KEY TAKEAWAYS

  • Kenya’s National Treasury has moved draft Virtual Asset Service Providers (VASP) Regulations, 2026 into public participation, signaling that crypto and virtual-asset businesses will be pushed into a licensed perimeter rather than allowed to operate informally (Capital FM Kenya — Apr 3, 2026).
  • The draft framework requires all VASPs to obtain licences, with oversight split between the Central Bank of Kenya (CBK) and the Capital Markets Authority (CMA) depending on the service, which effectively creates a “pick your regulator” map that founders must design around from day one (Capital FM Kenya — Apr 3, 2026).
  • U.S. payrolls increased by 178,000 in March while unemployment held at 4.3%, a “growth still happens” labor print that supports risk appetite, yet keeps rate cuts from becoming the base case (Bureau of Labor Statistics — Apr 3, 2026).
  • U.S. average hourly earnings rose 0.2% m/m to $37.38 and were up 3.5% y/y, reinforcing why services inflation remains an operational cost problem even when goods disinflate (Bureau of Labor Statistics — Apr 3, 2026).
  • Federal Reserve total assets increased $11.8B week-over-week to $6.706T (as of Apr 15), with reserve balances up $13.3B week-over-week—small moves that still matter for the marginal cost of funding across credit markets (Federal Reserve H.4.1 — Apr 16, 2026).
  • The British Business Bank committed up to £35M to Episode 1’s Fund IV to back pre-seed and seed UK companies in AI, software infrastructure, deep tech, and tech bio, reinforcing that the UK is still underwriting early-stage risk when the thesis is “infrastructure for the economy,” not consumer novelty (British Business Bank — Apr 20, 2026).

STORIES THAT MATTER


AFRICA — Kenya’s Draft Crypto Licensing Regime Turns “Growth” Into a Regulated Product

Kenya is doing something the market should read as structural, not procedural.

The National Treasury has published draft Virtual Asset Service Providers Regulations, 2026 and moved the framework into public participation, positioning crypto activity as a sector that will be supervised rather than tolerated (Capital FM Kenya — Apr 3, 2026).

The key change is the perimeter.

MATERIAL SHOWN:
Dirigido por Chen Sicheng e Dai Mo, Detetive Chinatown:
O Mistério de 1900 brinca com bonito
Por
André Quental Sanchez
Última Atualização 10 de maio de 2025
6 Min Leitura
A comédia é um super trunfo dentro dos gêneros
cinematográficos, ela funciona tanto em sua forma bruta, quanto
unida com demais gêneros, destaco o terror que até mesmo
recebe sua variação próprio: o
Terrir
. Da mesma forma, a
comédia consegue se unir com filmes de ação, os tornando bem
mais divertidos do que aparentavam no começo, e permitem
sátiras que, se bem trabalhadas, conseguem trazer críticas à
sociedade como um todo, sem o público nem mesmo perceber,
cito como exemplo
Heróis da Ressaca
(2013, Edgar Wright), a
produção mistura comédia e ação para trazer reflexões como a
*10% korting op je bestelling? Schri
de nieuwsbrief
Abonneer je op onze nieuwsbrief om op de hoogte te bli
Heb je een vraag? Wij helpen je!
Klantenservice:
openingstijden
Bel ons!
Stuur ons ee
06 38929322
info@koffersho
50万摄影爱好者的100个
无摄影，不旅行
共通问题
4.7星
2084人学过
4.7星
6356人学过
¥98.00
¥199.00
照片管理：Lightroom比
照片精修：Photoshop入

* * *

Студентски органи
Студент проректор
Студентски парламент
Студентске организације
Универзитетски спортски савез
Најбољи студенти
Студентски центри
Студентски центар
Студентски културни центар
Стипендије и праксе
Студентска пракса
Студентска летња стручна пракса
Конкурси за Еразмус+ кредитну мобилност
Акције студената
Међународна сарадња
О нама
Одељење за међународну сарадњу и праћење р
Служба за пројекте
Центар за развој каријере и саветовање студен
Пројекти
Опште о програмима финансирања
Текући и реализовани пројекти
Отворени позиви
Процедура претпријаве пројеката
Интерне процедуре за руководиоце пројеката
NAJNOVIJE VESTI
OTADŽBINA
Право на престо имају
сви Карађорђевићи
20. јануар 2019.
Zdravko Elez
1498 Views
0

PROBLEMS TO SOLVE:
1. Answer these questions using the market briefing:
(a) By how much did U.S. payrolls increase in March?
(b) How much did the British Business Bank commit to Episode 1's Fund IV?
(c) Which two bodies would oversee virtual asset service providers under Kenya's draft framework?
2. Resume the market briefing on Kenya's draft crypto licensing regime, starting right after its final sentence.

ANSWERS TO THE PROBLEMS:
1.
(a) 178,000
(b) Up to £35M
(c) The Central Bank of Kenya (CBK) and the Capital Markets Authority (CMA)

2.
The draft rules require all VASPs to obtain licences, and they propose shared oversight between the CBK and the CMA depending on what a provider actually does (Capital FM Kenya — Apr 3, 2026). That split sounds administrative until you translate it into operator strategy.

A payments-adjacent crypto business will need to architect compliance and governance like a regulated financial institution. A tokenized-investment platform will need to think like a securities intermediary.

CMA manager Jairas Muaka framed the motive in plain language: licensing is designed to enable action against entities that defraud consumers, particularly in a market where services already exist but “are not in a licensed environment” (Capital FM Kenya — Apr 3, 2026).

A licensing threshold is not only about bad actors. A licensing threshold is the gate an institutional allocator uses to decide whether the opportunity is investable.

The commercial implication is larger than crypto. East Africa’s next payments and capital-markets cycle will increasingly treat compliance as the product layer that unlocks distribution.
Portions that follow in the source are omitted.